If we want to move towards a better explanation of the ladyboy problem, we should first have reliable numbers, which we do not at this stage. We also have to distinguish between societies which tend to be individualistic (although they still have traditional features) like the West, i.e., mainly Europe, USA, Canada, Australia, and societies which tend to be more traditional, i.e., the rest of the world. It is by seeing the ladyboy phenomenon as a feature of traditional societies that we will better understand it. Then, we have to distinguish traditional societies depending on the percentage of ladyboys, and try to understand such differences. My point here is that is it only through a systematic comparative analysis of traditional societies that we will progress in the understanding of the problem raised by the different proportions of ladyboys in different cultures and countries.
I find the use of the word "problem" in the first sentence of your final paragraph curious. Is it really a "problem" that there are so many ladyboys in Thailand? Personally, I don't think so. Live and let live, I say.

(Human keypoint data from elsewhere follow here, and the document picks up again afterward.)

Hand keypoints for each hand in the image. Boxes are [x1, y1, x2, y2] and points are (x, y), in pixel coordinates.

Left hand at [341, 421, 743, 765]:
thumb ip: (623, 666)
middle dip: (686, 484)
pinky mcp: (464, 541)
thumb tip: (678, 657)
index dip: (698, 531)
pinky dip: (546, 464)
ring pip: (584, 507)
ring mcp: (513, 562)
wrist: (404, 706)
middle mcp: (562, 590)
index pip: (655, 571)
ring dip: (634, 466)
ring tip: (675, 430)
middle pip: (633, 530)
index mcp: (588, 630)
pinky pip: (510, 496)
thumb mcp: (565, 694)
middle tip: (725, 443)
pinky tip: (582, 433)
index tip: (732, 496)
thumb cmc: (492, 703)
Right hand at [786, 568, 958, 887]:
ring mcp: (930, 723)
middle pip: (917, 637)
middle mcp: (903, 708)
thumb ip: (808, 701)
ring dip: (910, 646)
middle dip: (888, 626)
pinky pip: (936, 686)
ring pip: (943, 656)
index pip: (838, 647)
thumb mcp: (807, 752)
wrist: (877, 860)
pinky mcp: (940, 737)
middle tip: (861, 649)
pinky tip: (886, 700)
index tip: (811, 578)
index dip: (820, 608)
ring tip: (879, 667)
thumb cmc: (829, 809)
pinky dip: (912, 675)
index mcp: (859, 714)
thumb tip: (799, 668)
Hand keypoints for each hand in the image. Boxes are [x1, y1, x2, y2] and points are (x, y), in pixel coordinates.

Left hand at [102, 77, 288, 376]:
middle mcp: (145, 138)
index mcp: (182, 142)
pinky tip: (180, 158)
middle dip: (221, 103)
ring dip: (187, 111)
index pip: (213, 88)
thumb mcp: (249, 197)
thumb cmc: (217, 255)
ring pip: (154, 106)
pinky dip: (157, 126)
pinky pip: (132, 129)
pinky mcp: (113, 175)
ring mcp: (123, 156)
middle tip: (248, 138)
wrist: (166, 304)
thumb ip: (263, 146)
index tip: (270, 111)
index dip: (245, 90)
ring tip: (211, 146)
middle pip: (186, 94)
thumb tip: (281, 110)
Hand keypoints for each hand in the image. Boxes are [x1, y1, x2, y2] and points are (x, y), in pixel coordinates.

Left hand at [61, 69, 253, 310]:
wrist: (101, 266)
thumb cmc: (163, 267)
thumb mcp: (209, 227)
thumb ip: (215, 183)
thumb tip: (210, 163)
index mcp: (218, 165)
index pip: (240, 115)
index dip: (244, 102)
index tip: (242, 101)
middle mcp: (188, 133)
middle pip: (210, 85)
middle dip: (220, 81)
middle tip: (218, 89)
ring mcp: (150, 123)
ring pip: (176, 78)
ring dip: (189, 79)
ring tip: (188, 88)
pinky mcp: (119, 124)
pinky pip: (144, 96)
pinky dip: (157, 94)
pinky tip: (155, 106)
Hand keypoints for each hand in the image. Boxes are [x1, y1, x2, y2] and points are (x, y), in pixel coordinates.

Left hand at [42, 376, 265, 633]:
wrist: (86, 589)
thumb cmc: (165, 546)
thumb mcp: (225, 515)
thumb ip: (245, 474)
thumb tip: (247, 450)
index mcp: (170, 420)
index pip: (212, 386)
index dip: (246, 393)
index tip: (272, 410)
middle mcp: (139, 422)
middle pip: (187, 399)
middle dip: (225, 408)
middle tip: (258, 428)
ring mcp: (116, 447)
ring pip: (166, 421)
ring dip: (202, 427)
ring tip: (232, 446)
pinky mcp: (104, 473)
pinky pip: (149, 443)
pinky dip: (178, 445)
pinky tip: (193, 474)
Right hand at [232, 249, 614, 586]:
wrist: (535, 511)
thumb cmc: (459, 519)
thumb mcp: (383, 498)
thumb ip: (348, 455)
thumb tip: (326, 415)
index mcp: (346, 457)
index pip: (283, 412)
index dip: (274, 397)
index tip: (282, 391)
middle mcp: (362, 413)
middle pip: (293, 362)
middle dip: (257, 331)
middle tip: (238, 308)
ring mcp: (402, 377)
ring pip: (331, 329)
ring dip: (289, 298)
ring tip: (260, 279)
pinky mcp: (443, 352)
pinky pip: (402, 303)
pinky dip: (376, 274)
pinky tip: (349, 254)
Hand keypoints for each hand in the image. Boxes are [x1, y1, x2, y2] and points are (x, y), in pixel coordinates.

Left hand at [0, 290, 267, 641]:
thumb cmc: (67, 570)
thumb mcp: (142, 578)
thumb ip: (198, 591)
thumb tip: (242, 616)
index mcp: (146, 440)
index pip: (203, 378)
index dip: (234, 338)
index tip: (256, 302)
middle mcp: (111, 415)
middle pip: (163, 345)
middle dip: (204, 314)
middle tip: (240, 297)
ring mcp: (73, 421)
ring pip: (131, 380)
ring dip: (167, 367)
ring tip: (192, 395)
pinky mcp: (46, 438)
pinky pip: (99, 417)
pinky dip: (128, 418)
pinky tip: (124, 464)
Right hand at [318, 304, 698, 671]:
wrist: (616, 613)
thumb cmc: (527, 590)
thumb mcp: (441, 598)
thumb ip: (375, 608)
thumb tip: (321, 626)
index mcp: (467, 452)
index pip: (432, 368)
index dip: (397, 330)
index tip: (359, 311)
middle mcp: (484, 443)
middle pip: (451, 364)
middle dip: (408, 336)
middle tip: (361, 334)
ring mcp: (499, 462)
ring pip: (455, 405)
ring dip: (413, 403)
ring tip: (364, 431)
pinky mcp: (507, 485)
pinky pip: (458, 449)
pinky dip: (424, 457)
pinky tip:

I agree with the conclusion you reach that contrary to popular opinion, Thailand is actually not that tolerant of ladyboys. This tolerance is superficial as Thai society tolerates ladyboys only to a certain extent. This is evident in the fact that most ladyboys only work in one of a relatively small number of fields and industries.
As to why there are so many in this part of the world, it's easy to list a few contributing factors but the main reason? I really don't know.